**Task directions:** All records below should be repeated exactly, with the pictures left out.
==========
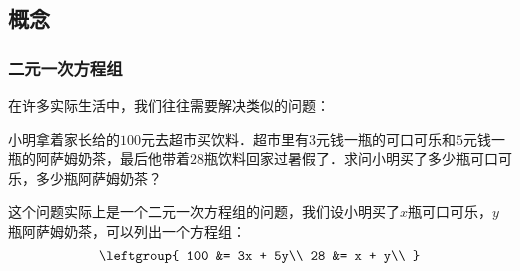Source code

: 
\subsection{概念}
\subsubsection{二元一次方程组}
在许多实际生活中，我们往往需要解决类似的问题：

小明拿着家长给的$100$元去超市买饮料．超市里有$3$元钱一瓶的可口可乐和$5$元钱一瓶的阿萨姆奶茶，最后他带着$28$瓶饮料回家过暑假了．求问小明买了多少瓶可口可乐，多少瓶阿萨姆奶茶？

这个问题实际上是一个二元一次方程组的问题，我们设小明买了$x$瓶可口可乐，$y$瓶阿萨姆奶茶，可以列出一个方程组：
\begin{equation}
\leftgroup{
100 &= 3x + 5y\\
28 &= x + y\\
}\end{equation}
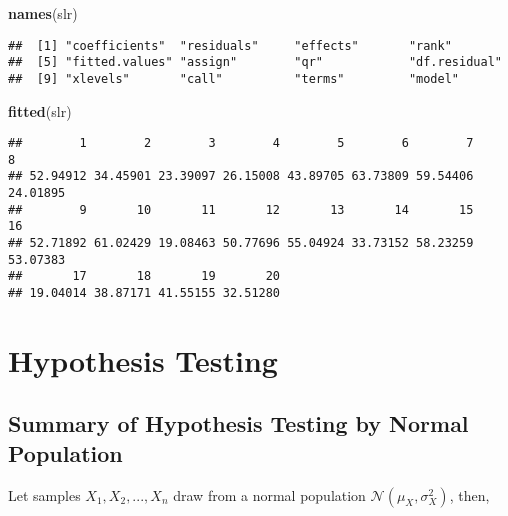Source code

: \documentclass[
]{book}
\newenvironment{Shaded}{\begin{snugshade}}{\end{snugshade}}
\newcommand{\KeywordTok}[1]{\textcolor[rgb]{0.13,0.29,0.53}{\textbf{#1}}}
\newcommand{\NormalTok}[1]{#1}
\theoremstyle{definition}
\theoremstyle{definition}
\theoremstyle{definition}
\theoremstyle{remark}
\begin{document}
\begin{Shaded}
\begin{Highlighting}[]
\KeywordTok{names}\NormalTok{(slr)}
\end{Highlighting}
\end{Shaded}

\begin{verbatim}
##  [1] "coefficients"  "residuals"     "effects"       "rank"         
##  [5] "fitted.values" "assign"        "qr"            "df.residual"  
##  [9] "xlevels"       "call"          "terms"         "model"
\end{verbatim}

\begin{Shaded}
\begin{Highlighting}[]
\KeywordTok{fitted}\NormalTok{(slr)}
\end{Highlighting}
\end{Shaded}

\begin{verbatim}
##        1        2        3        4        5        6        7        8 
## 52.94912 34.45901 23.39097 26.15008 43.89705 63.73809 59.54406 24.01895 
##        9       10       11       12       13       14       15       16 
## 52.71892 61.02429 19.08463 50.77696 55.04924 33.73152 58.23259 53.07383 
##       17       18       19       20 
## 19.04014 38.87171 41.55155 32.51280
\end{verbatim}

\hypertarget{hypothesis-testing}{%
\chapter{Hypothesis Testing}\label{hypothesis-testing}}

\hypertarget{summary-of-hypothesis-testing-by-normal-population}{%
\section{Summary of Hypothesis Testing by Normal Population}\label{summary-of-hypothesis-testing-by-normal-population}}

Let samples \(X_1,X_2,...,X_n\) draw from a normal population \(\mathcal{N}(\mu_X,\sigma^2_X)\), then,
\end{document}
==========
**Answer to this task:**
Source code

: 
\subsection{概念}
\subsubsection{二元一次方程组}
在许多实际生活中，我们往往需要解决类似的问题：

小明拿着家长给的$100$元去超市买饮料．超市里有$3$元钱一瓶的可口可乐和$5$元钱一瓶的阿萨姆奶茶，最后他带着$28$瓶饮料回家过暑假了．求问小明买了多少瓶可口可乐，多少瓶阿萨姆奶茶？

这个问题实际上是一个二元一次方程组的问题，我们设小明买了$x$瓶可口可乐，$y$瓶阿萨姆奶茶，可以列出一个方程组：
\begin{equation}
\leftgroup{
100 &= 3x + 5y\\
28 &= x + y\\
}\end{equation}
Source code

: \documentclass[
]{book}
\newenvironment{Shaded}{\begin{snugshade}}{\end{snugshade}}
\newcommand{\KeywordTok}[1]{\textcolor[rgb]{0.13,0.29,0.53}{\textbf{#1}}}
\newcommand{\NormalTok}[1]{#1}
\theoremstyle{definition}
\theoremstyle{definition}
\theoremstyle{definition}
\theoremstyle{remark}
\begin{document}
\begin{Shaded}
\begin{Highlighting}[]
\KeywordTok{names}\NormalTok{(slr)}
\end{Highlighting}
\end{Shaded}

\begin{verbatim}
##  [1] "coefficients"  "residuals"     "effects"       "rank"         
##  [5] "fitted.values" "assign"        "qr"            "df.residual"  
##  [9] "xlevels"       "call"          "terms"         "model"
\end{verbatim}

\begin{Shaded}
\begin{Highlighting}[]
\KeywordTok{fitted}\NormalTok{(slr)}
\end{Highlighting}
\end{Shaded}

\begin{verbatim}
##        1        2        3        4        5        6        7        8 
## 52.94912 34.45901 23.39097 26.15008 43.89705 63.73809 59.54406 24.01895 
##        9       10       11       12       13       14       15       16 
## 52.71892 61.02429 19.08463 50.77696 55.04924 33.73152 58.23259 53.07383 
##       17       18       19       20 
## 19.04014 38.87171 41.55155 32.51280
\end{verbatim}

\hypertarget{hypothesis-testing}{%
\chapter{Hypothesis Testing}\label{hypothesis-testing}}

\hypertarget{summary-of-hypothesis-testing-by-normal-population}{%
\section{Summary of Hypothesis Testing by Normal Population}\label{summary-of-hypothesis-testing-by-normal-population}}

Let samples \(X_1,X_2,...,X_n\) draw from a normal population \(\mathcal{N}(\mu_X,\sigma^2_X)\), then,
\end{document}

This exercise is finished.